* _Quoted text_
+++
A Question and Answer Series
with Matt Farwell & Sean Sullivan
Matt Farwell is an independent journalist with experience writing for the top tier publications such as the New York Times and Rolling Stone Magazine. Matt was a soldier in the United States Army from 2005 to 2010. After infantry and airborne training at Fort Benning, Ga., he was assigned to the Tenth Mountain Division’s Second Battalion, 87th Infantry Regiment and deployed to Afghanistan for 16 months. Before enlisting, he studied government and history at the University of Virginia as an Echols Scholar and graduated from the United World College of the American West as a Davis Scholar. Follow him on Twitter at @mattbfarwell.
Sean P. Sullivan has over 15 years of Federal and Military experience in the US Navy and within the CIA’s Special Activities Division of the National Clandestine Service. Mr. Sullivan is now an intelligence, security, and surveillance systems consultant. You can follow him on Twitter or via the nascent Inglorious Amateurs website.
Matt Farwell: Can you talk some about the changes in the relationships between military & intelligence since 9/11 and what they've each adopted from the other as far as organizational structure, culture, mission ( where / how / does the military spooky squirrel's "preparation of the battlefield" interact with the National Clandestine Service)?
+++
* _Stored data_

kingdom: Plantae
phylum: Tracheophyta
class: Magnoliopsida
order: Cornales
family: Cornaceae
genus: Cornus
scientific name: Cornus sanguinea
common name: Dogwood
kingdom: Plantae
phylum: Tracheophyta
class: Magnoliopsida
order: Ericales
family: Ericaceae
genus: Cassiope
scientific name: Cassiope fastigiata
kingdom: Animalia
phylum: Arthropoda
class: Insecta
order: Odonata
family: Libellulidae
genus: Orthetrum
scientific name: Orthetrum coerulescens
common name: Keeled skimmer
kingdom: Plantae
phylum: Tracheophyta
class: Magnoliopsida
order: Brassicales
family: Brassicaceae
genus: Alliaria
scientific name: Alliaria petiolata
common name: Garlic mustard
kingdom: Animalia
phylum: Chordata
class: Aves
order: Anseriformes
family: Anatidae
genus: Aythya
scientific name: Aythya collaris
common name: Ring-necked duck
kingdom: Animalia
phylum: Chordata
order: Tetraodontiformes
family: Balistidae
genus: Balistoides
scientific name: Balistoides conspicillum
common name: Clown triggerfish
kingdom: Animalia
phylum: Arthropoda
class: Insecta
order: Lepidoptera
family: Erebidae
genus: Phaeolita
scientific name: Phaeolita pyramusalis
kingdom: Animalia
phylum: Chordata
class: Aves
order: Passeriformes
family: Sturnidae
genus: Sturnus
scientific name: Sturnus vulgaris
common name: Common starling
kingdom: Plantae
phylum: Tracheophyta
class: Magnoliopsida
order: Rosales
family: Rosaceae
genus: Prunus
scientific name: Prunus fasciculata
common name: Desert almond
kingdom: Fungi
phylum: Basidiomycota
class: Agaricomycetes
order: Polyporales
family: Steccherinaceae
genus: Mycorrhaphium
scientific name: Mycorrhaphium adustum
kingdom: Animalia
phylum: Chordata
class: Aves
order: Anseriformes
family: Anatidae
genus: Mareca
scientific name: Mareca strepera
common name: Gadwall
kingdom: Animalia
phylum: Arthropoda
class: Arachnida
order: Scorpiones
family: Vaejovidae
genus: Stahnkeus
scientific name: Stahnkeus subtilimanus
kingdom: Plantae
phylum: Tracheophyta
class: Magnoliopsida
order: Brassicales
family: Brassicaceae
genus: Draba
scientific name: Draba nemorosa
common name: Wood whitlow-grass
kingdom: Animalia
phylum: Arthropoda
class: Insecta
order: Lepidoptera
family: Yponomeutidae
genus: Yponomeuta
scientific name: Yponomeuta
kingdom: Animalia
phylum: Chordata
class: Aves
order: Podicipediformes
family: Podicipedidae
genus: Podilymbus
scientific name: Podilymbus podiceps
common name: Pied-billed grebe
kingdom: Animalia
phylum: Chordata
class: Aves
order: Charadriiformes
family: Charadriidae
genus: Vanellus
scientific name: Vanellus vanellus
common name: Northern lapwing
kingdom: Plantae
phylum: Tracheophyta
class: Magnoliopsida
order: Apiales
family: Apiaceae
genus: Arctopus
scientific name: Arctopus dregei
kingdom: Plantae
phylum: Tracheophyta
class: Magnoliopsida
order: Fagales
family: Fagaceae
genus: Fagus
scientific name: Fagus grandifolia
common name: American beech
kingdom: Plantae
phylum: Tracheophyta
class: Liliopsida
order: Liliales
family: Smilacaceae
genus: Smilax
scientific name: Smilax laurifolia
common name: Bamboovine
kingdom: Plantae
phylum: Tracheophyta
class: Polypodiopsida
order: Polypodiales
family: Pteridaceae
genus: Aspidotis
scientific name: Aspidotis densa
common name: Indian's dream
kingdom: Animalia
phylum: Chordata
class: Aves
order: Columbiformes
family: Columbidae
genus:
+++
* _Exercise set_
[A] According to the Q&A series text, how many months was Matt Farwell deployed to Afghanistan?
[B] Echo the part of the Q&A series text that begins at the words "Sean P. Sullivan" and stops after the words "Inglorious Amateurs website.".
[C] In the Q&A series text, Matt Farwell's question asks what military and intelligence have adopted from each other. List every area it names for that.

* _Task responses_
[A] 16 months

[B]
Sean P. Sullivan has over 15 years of Federal and Military experience in the US Navy and within the CIA’s Special Activities Division of the National Clandestine Service. Mr. Sullivan is now an intelligence, security, and surveillance systems consultant. You can follow him on Twitter or via the nascent Inglorious Amateurs website.

[C] organizational structure, culture, mission